The path to serialize to. The .eqx suffix is appended if missing.

required

deserialize classmethod

deserialize[**Params, ClassType](
    path: str | Path,
    *args: Params.args,
    **kwargs: Params.kwargs,
) -> ClassType

Deserialize the model from the specified path.

The constructor arguments must reproduce the same static structure (class, hyperparameters, network shapes, activations, ...) that the model had when it was serialized. A 32-byte fingerprint stored in the file is verified before loading; mismatches raise ValueError instead of silently loading arrays into the wrong skeleton.

Parameters:

Name Type Description Default
path str | Path

The path to deserialize from.

required
*args Params.args

Additional arguments to pass to the class constructor.

()
**kwargs Params.kwargs

Additional keyword arguments to pass to the class constructor.

{}

Returns:

Type Description
ClassType

The deserialized model.

Raises:

Type Description
ValueError

If the structural fingerprint of the rebuilt skeleton does not match the one stored in the file.

reset abstractmethod

reset(*, key: Key[Array, '']) -> StateType

Return an initial internal state for the policy.

Parameters:

Name Type Description Default
key Key[Array, '']

A JAX random key for initializing the state.

required

Returns:

Type Description
StateType

An initial internal state for the policy.

q_values abstractmethod

q_values(
    state: StateType, observation: ObsType
) -> tuple[StateType, Float[Array, " actions"]]

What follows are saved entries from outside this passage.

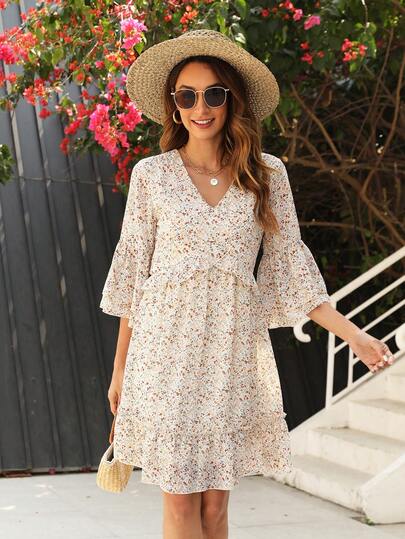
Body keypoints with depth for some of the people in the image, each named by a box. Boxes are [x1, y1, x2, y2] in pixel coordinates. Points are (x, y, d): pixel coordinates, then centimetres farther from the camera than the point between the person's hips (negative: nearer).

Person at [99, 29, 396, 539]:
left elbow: (289, 268, 7)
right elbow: (132, 275, 5)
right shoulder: (151, 174, 1)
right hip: (167, 349, -1)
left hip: (233, 352, 1)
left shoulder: (267, 174, 4)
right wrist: (120, 367, 6)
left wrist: (353, 334, 0)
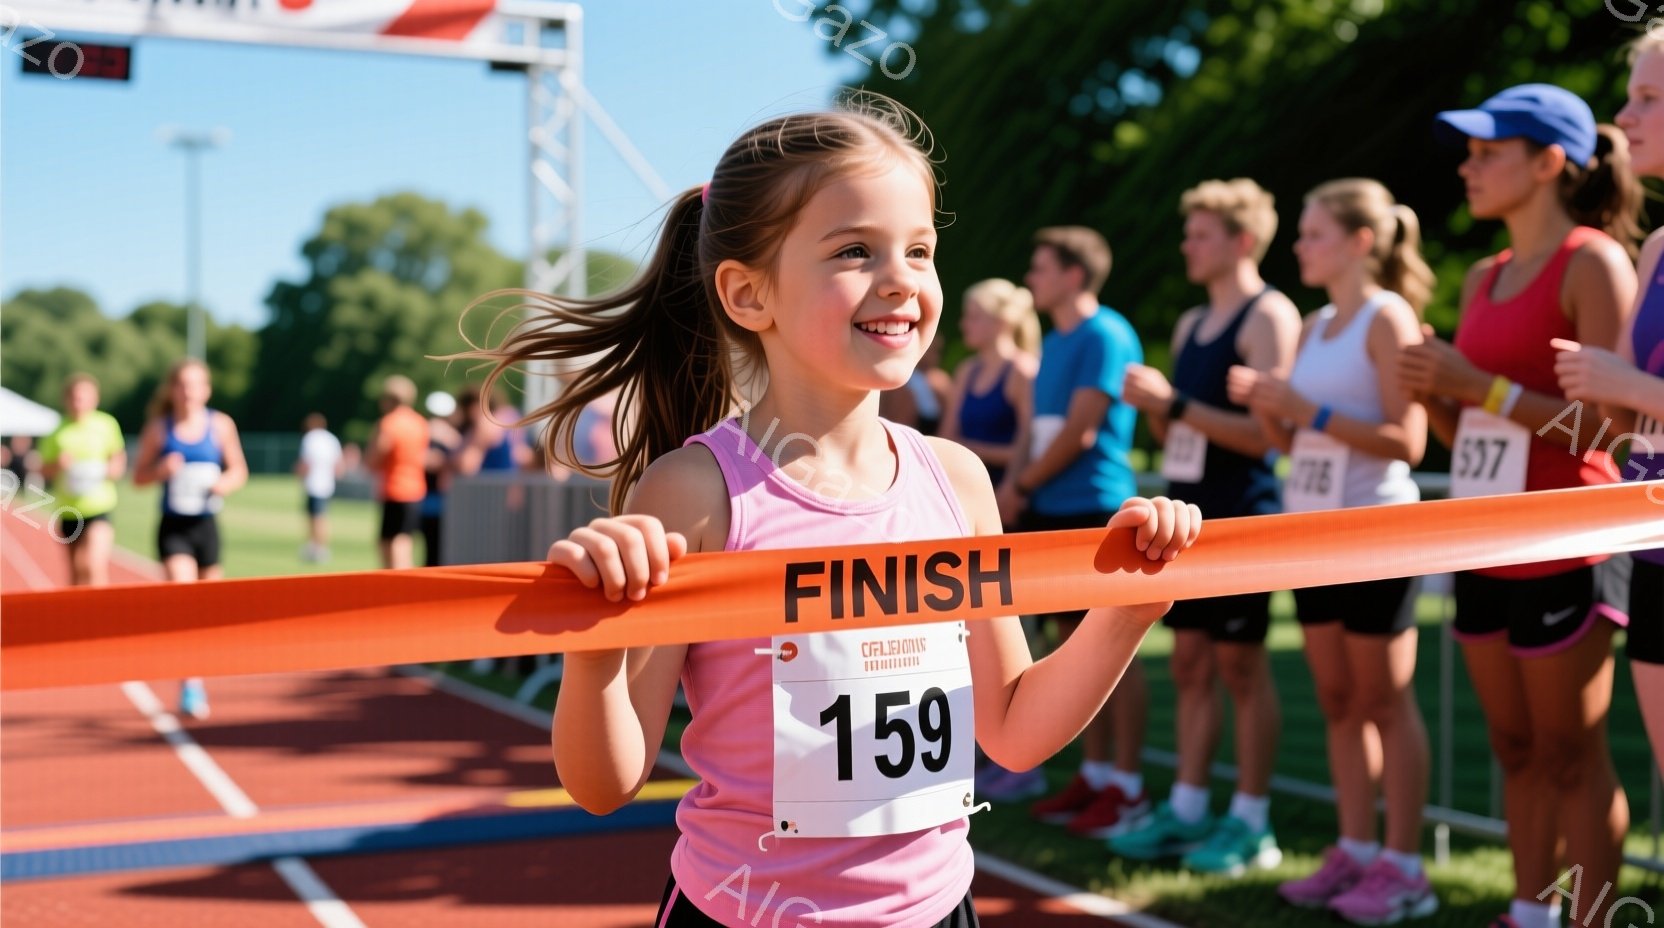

Return Q-values for all actions given an observation and state.

Parameters:

Name Type Description Default
state StateType

The current internal state of the policy.

required
observation ObsType

The current observation from the environment.

required

Returns:

Type Description
tuple[StateType, Float[Array, ' actions']]

A tuple of the next internal state and the Q-values for all actions.

__call__

__call__(
    state: StateType,
    observation: ObsType,
    *,
    action_mask: Bool[Array, " actions"] | None = None,
    key: Array | None = None,
) -> tuple[StateType, Integer[Array, ""]]

Return the next state and action for a given observation and state.

Uses epsilon-greedy action selection.

Parameters:

Name Type Description Default
state StateType

The current internal state of the policy.

required
observation ObsType

The current observation from the environment.

required
key Array | None

JAX PRNG key for stochastic action selection. If None, the action with the highest Q-value is always selected.

None

Returns:

Type Description
tuple[StateType, Integer[Array, '']]

A tuple of the next internal state and the selected action.